Your reply should be a faithful copy of the records below, free of pictures.

★ ★ ★ ★ ★

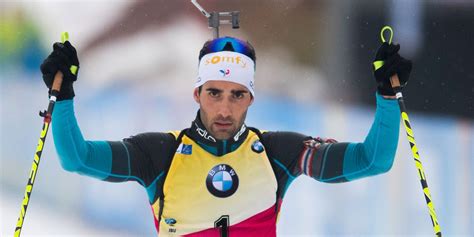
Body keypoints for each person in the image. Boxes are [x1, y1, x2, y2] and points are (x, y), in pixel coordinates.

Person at [40, 36, 412, 237]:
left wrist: (386, 97)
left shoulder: (277, 151)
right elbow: (77, 158)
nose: (224, 109)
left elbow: (373, 160)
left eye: (236, 95)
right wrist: (65, 95)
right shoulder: (160, 152)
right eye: (214, 93)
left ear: (250, 98)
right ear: (197, 94)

★ ★ ★ ★ ★

YOUR RESPONSE:
Body keypoints for each person in the image. Boxes are [x1, y1, x2, y2] and points are (x, y), in pixel coordinates.

Person at [40, 36, 412, 237]:
left wrist: (386, 97)
left shoulder: (277, 151)
right elbow: (77, 158)
nose: (224, 109)
left elbow: (373, 160)
left eye: (236, 95)
right wrist: (65, 95)
right shoulder: (160, 152)
right eye: (214, 93)
left ear: (250, 98)
right ear: (197, 94)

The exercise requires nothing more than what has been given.